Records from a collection

####################

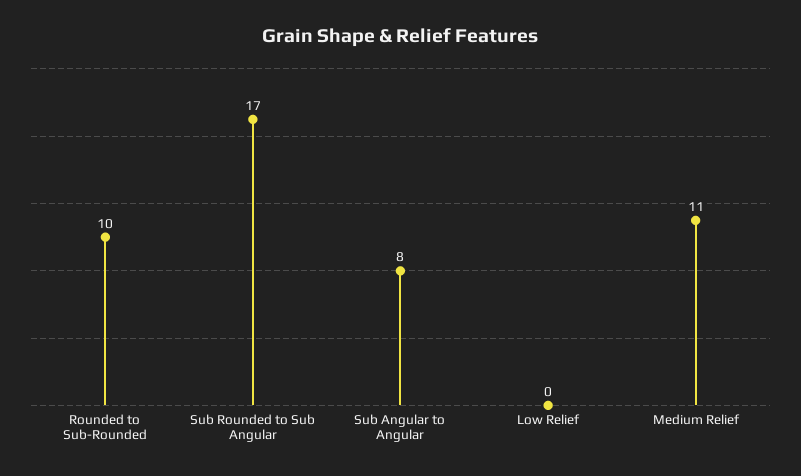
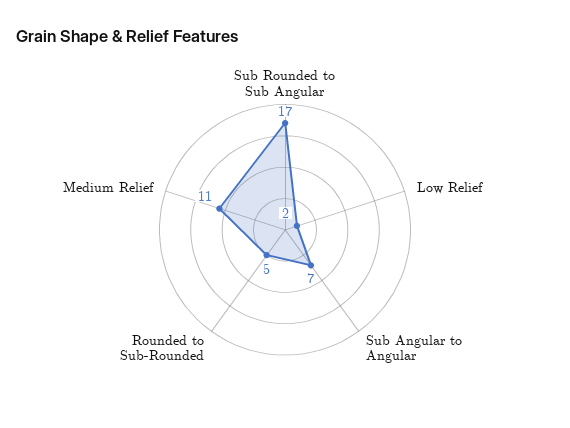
  {
-   "Rounded to Sub-Rounded": 10,
+   "Rounded to Sub-Rounded": 5,
    "Sub Rounded to Sub Angular": 17,
-   "Sub Angular to Angular": 8,
+   "Sub Angular to Angular": 7,
-   "Low Relief": 0,
+   "Low Relief": 2,
    "Medium Relief": 11
  }

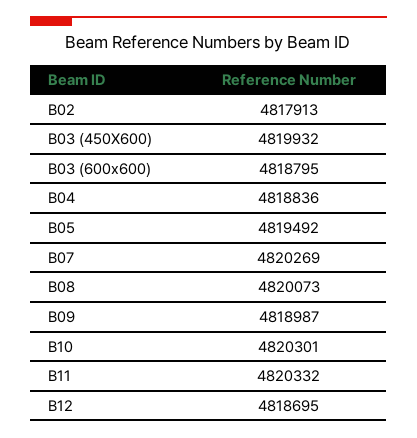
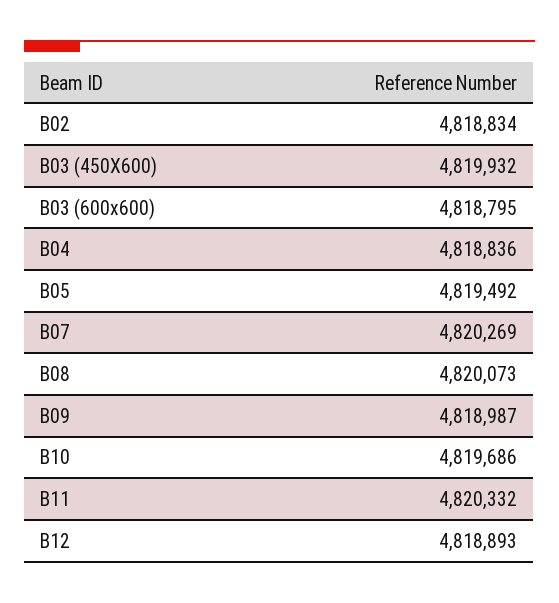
  {
-   "B02": 4817913,
+   "B02": 4818834,
    "B03 (450X600)": 4819932,
    "B03 (600x600)": 4818795,
    "B04": 4818836,
    "B05": 4819492,
    "B07": 4820269,
    "B08": 4820073,
    "B09": 4818987,
-   "B10": 4820301,
+   "B10": 4819686,
    "B11": 4820332,
-   "B12": 4818695
+   "B12": 4818893
  }

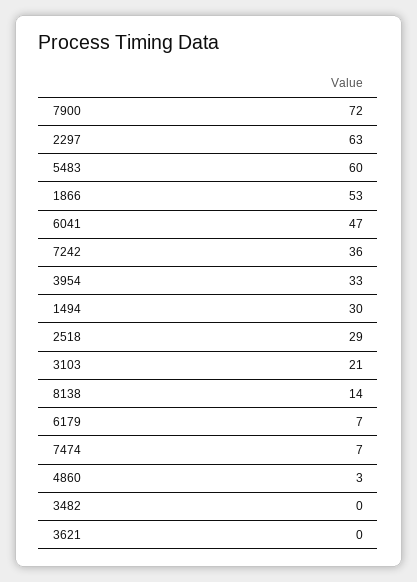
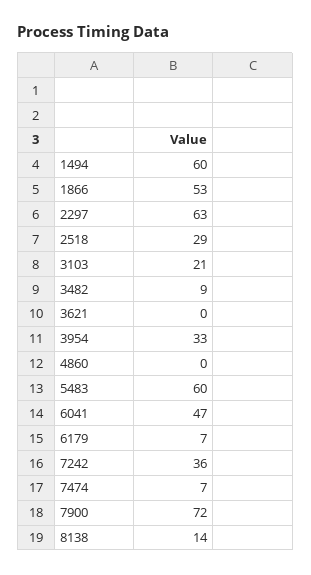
  {
    "7900": 72,
    "2297": 63,
    "5483": 60,
    "1866": 53,
    "6041": 47,
    "7242": 36,
    "3954": 33,
-   "1494": 30,
+   "1494": 60,
    "2518": 29,
    "3103": 21,
    "8138": 14,
    "6179": 7,
    "7474": 7,
-   "4860": 3,
+   "4860": 0,
-   "3482": 0,
+   "3482": 9,
    "3621": 0
  }

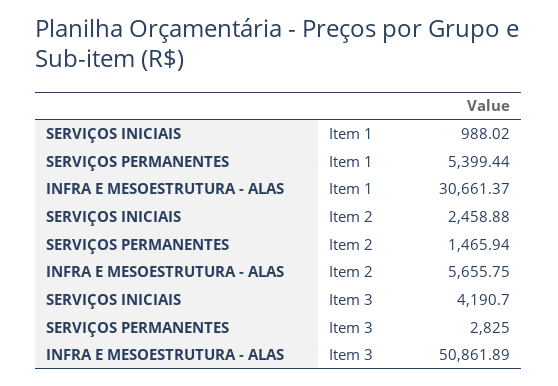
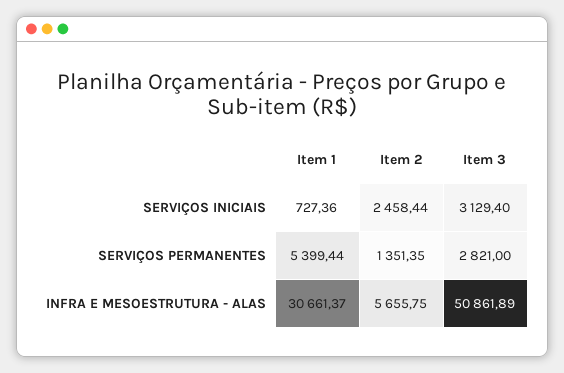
  {
    "SERVIÇOS INICIAIS": {
-     "Item 1": 988.02,
+     "Item 1": 727.36,
-     "Item 2": 2458.88,
+     "Item 2": 2458.44,
-     "Item 3": 4190.7
+     "Item 3": 3129.4
    },
    "SERVIÇOS PERMANENTES": {
      "Item 1": 5399.44,
-     "Item 2": 1465.94,
+     "Item 2": 1351.35,
-     "Item 3": 2825
+     "Item 3": 2821
    },
    "INFRA E MESOESTRUTURA - ALAS": {
      "Item 1": 30661.37,
      "Item 2": 5655.75,
      "Item 3": 50861.89
    }
  }

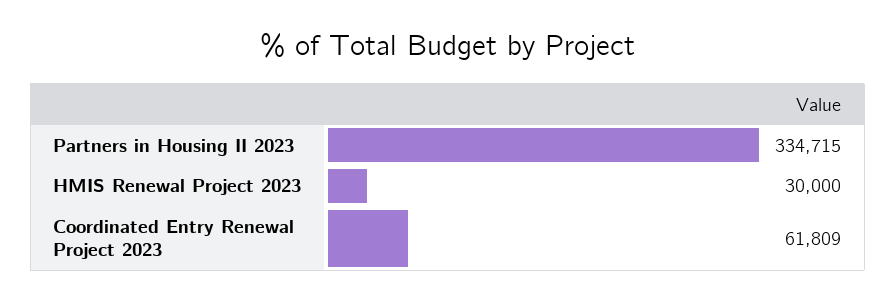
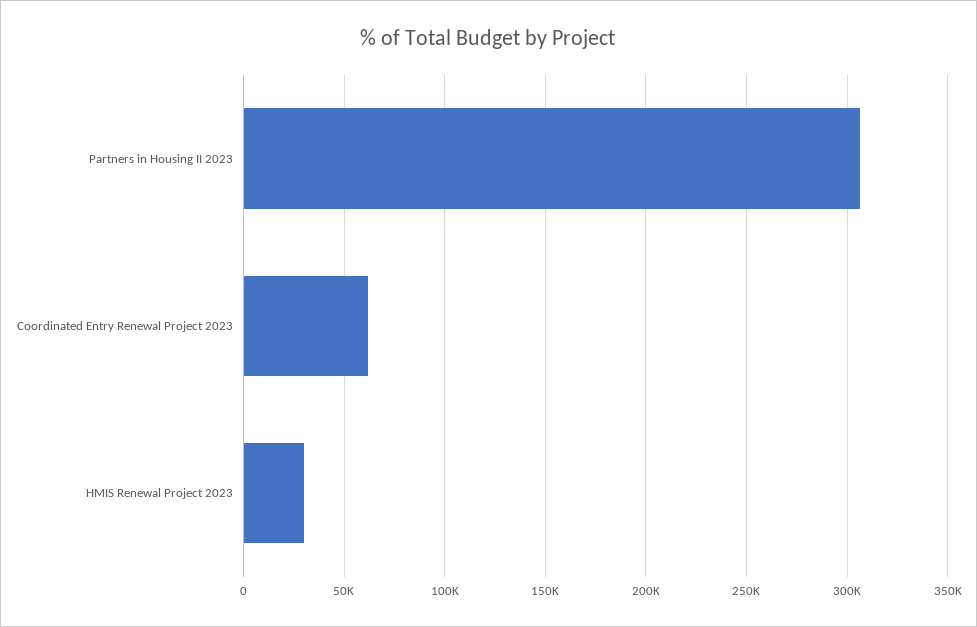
  {
-   "Partners in Housing II 2023": 334715,
+   "Partners in Housing II 2023": 305000,
    "HMIS Renewal Project 2023": 30000,
    "Coordinated Entry Renewal Project 2023": 61809
  }

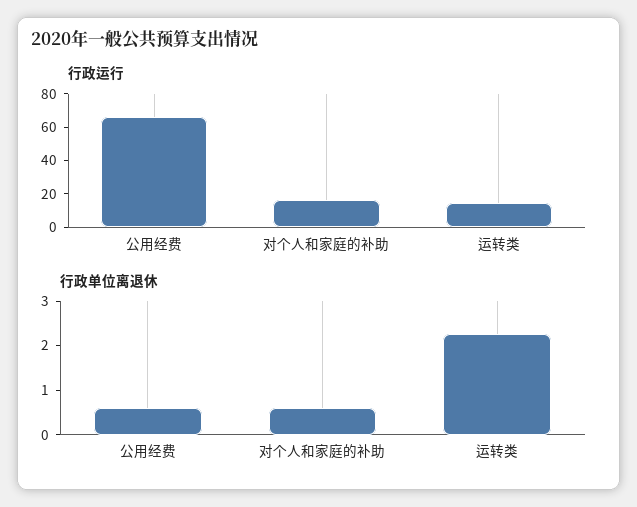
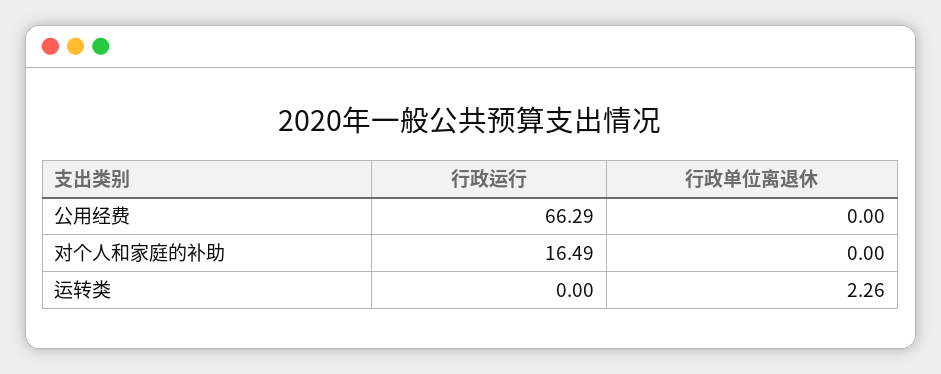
  {
    "行政运行": {
      "公用经费": 66.29,
      "对个人和家庭的补助": 16.49,
-     "运转类": 15
+     "运转类": 0
    },
    "行政单位离退休": {
-     "公用经费": 0.6,
+     "公用经费": 0,
-     "对个人和家庭的补助": 0.6,
+     "对个人和家庭的补助": 0,
      "运转类": 2.26
    }
  }

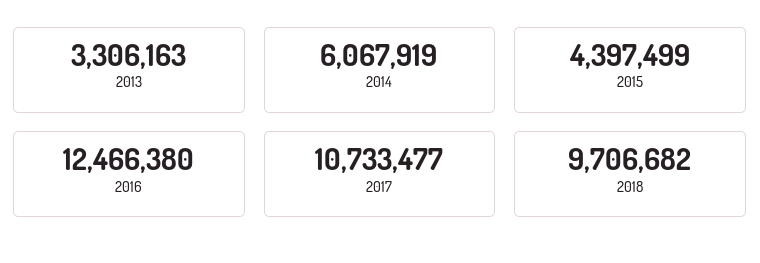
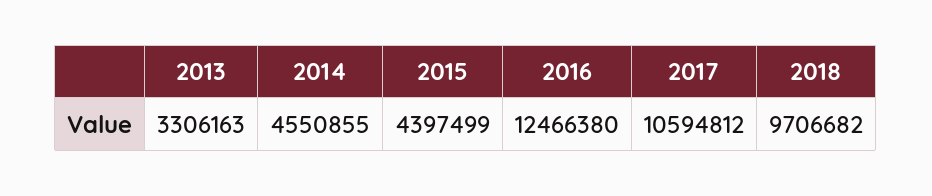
  {
    "2013": 3306163,
-   "2014": 6067919,
+   "2014": 4550855,
    "2015": 4397499,
    "2016": 12466380,
-   "2017": 10733477,
+   "2017": 10594812,
    "2018": 9706682
  }

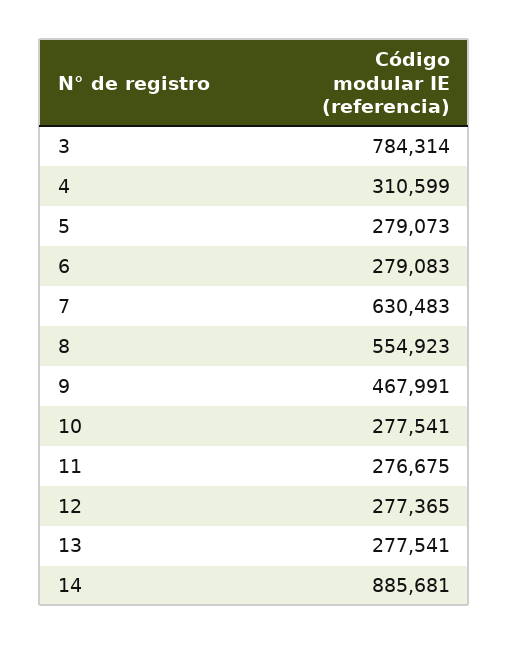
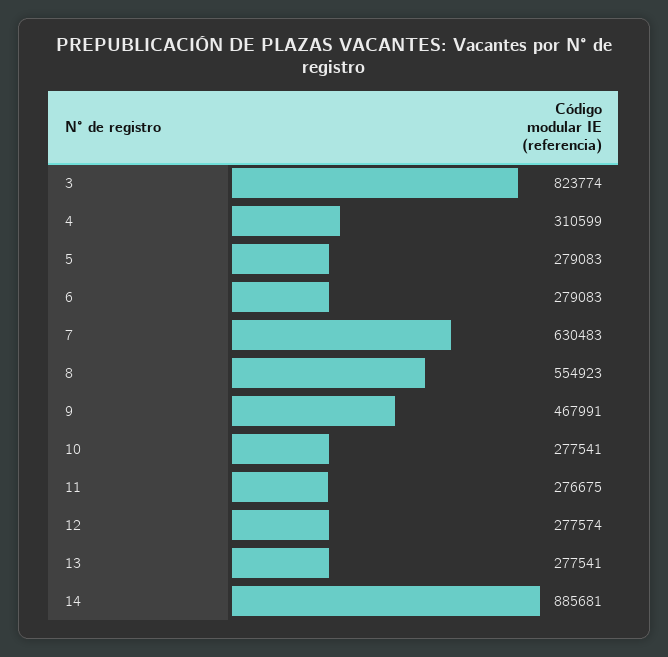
  {
-   "3": 784314,
+   "3": 823774,
    "4": 310599,
-   "5": 279073,
+   "5": 279083,
    "6": 279083,
    "7": 630483,
    "8": 554923,
    "9": 467991,
    "10": 277541,
    "11": 276675,
-   "12": 277365,
+   "12": 277574,
    "13": 277541,
    "14": 885681
  }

####################

WHAT TO PRODUCE
Text only, pictures out: give every record again as written.

RESPONSE BOX
  {
-   "Rounded to Sub-Rounded": 10,
+   "Rounded to Sub-Rounded": 5,
    "Sub Rounded to Sub Angular": 17,
-   "Sub Angular to Angular": 8,
+   "Sub Angular to Angular": 7,
-   "Low Relief": 0,
+   "Low Relief": 2,
    "Medium Relief": 11
  }

  {
-   "B02": 4817913,
+   "B02": 4818834,
    "B03 (450X600)": 4819932,
    "B03 (600x600)": 4818795,
    "B04": 4818836,
    "B05": 4819492,
    "B07": 4820269,
    "B08": 4820073,
    "B09": 4818987,
-   "B10": 4820301,
+   "B10": 4819686,
    "B11": 4820332,
-   "B12": 4818695
+   "B12": 4818893
  }

  {
    "7900": 72,
    "2297": 63,
    "5483": 60,
    "1866": 53,
    "6041": 47,
    "7242": 36,
    "3954": 33,
-   "1494": 30,
+   "1494": 60,
    "2518": 29,
    "3103": 21,
    "8138": 14,
    "6179": 7,
    "7474": 7,
-   "4860": 3,
+   "4860": 0,
-   "3482": 0,
+   "3482": 9,
    "3621": 0
  }

  {
    "SERVIÇOS INICIAIS": {
-     "Item 1": 988.02,
+     "Item 1": 727.36,
-     "Item 2": 2458.88,
+     "Item 2": 2458.44,
-     "Item 3": 4190.7
+     "Item 3": 3129.4
    },
    "SERVIÇOS PERMANENTES": {
      "Item 1": 5399.44,
-     "Item 2": 1465.94,
+     "Item 2": 1351.35,
-     "Item 3": 2825
+     "Item 3": 2821
    },
    "INFRA E MESOESTRUTURA - ALAS": {
      "Item 1": 30661.37,
      "Item 2": 5655.75,
      "Item 3": 50861.89
    }
  }

  {
-   "Partners in Housing II 2023": 334715,
+   "Partners in Housing II 2023": 305000,
    "HMIS Renewal Project 2023": 30000,
    "Coordinated Entry Renewal Project 2023": 61809
  }

  {
    "行政运行": {
      "公用经费": 66.29,
      "对个人和家庭的补助": 16.49,
-     "运转类": 15
+     "运转类": 0
    },
    "行政单位离退休": {
-     "公用经费": 0.6,
+     "公用经费": 0,
-     "对个人和家庭的补助": 0.6,
+     "对个人和家庭的补助": 0,
      "运转类": 2.26
    }
  }

  {
    "2013": 3306163,
-   "2014": 6067919,
+   "2014": 4550855,
    "2015": 4397499,
    "2016": 12466380,
-   "2017": 10733477,
+   "2017": 10594812,
    "2018": 9706682
  }

  {
-   "3": 784314,
+   "3": 823774,
    "4": 310599,
-   "5": 279073,
+   "5": 279083,
    "6": 279083,
    "7": 630483,
    "8": 554923,
    "9": 467991,
    "10": 277541,
    "11": 276675,
-   "12": 277365,
+   "12": 277574,
    "13": 277541,
    "14": 885681
  }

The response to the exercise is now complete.